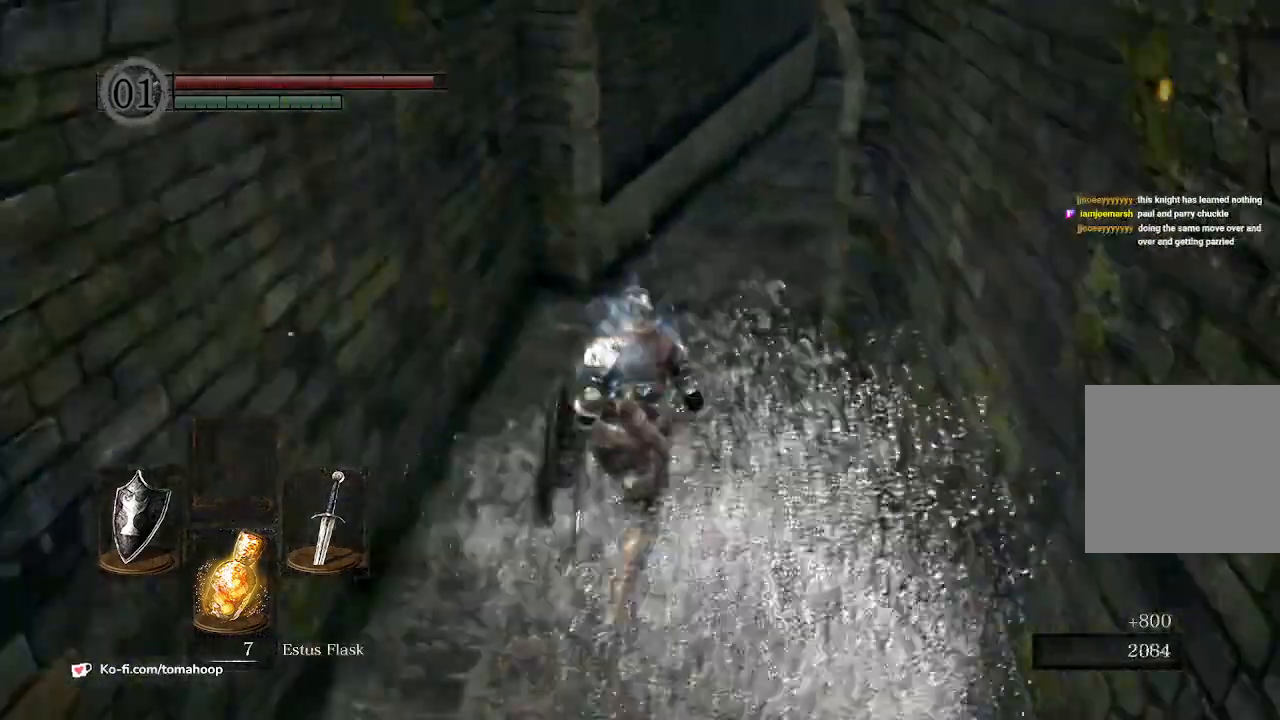
{"buttons": ["B"], "left_stick": "up", "right_stick": "center", "events": [[67, "A", "up"], [233, "right_stick", "right"], [367, "B", "down"], [400, "right_stick", "center"]]}
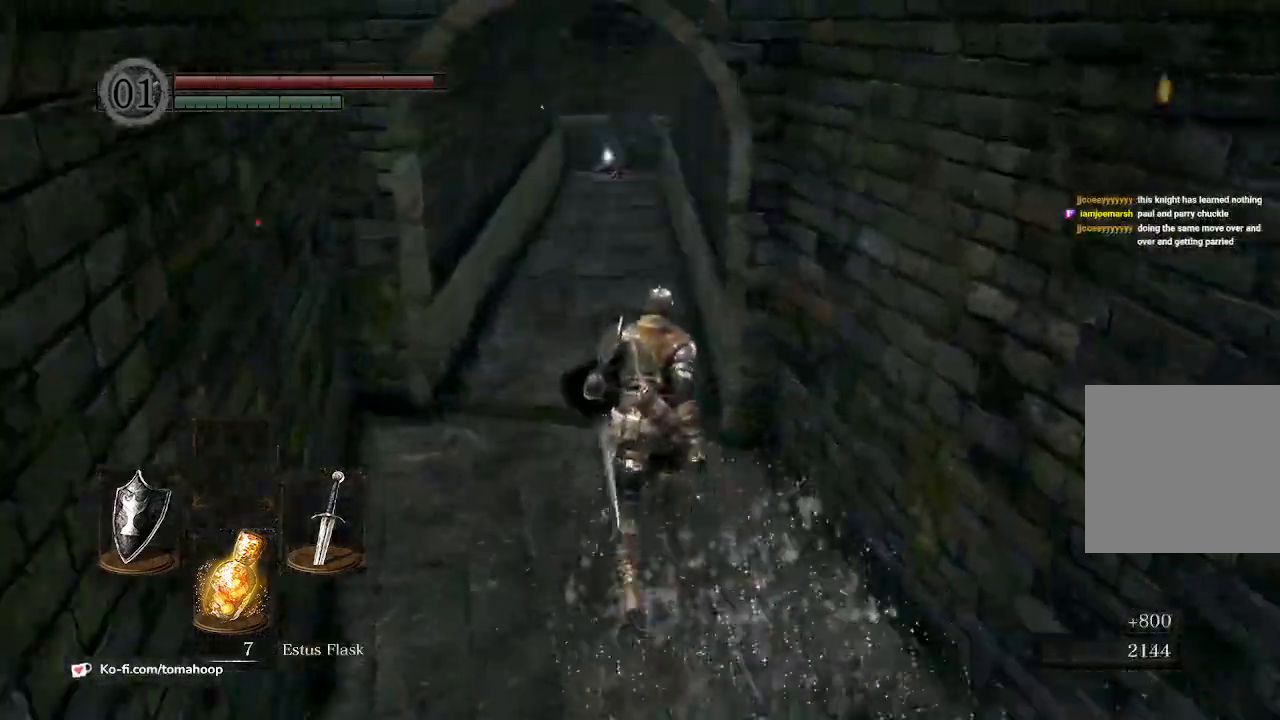
{"buttons": ["B"], "left_stick": "up", "right_stick": "center", "events": [[267, "right_stick", "left"], [400, "right_stick", "center"]]}
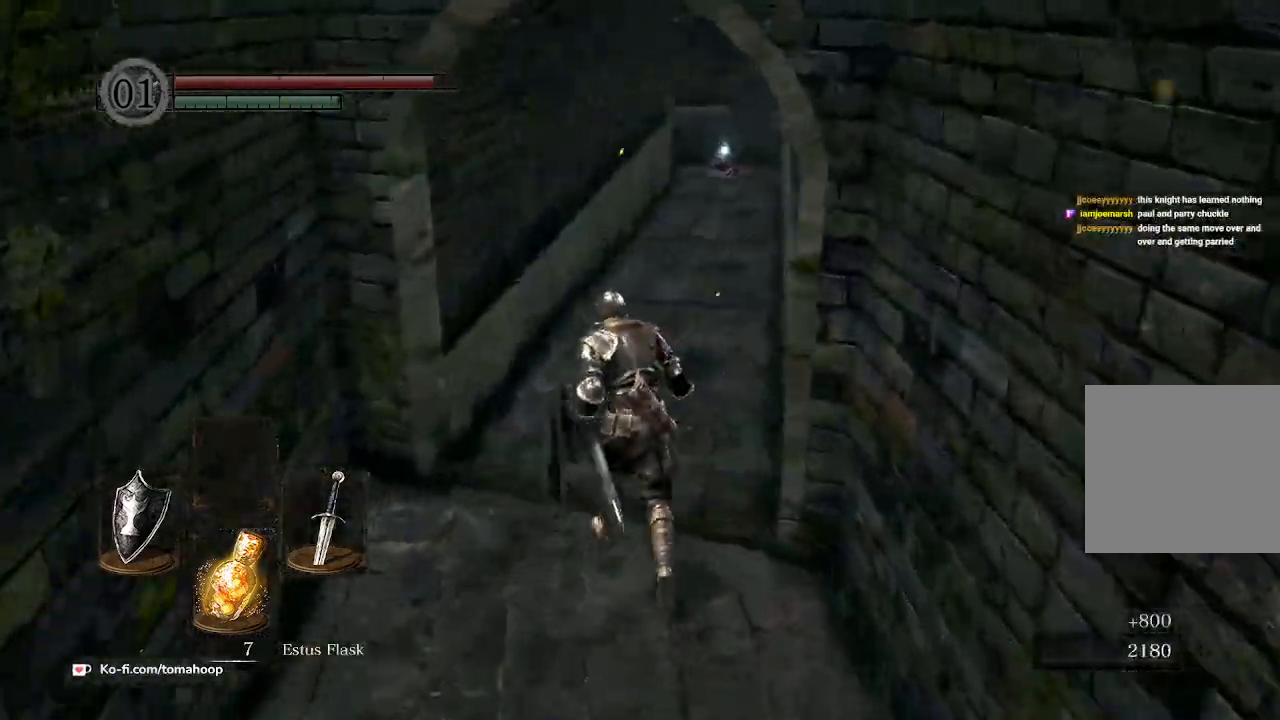
{"buttons": ["B"], "left_stick": "up", "right_stick": "center", "events": []}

--

Give back the material above exactly as it appears, minus any picture.

*Your response:*
{"buttons": ["B"], "left_stick": "up", "right_stick": "center", "events": [[67, "A", "up"], [233, "right_stick", "right"], [367, "B", "down"], [400, "right_stick", "center"]]}
{"buttons": ["B"], "left_stick": "up", "right_stick": "center", "events": [[267, "right_stick", "left"], [400, "right_stick", "center"]]}
{"buttons": ["B"], "left_stick": "up", "right_stick": "center", "events": []}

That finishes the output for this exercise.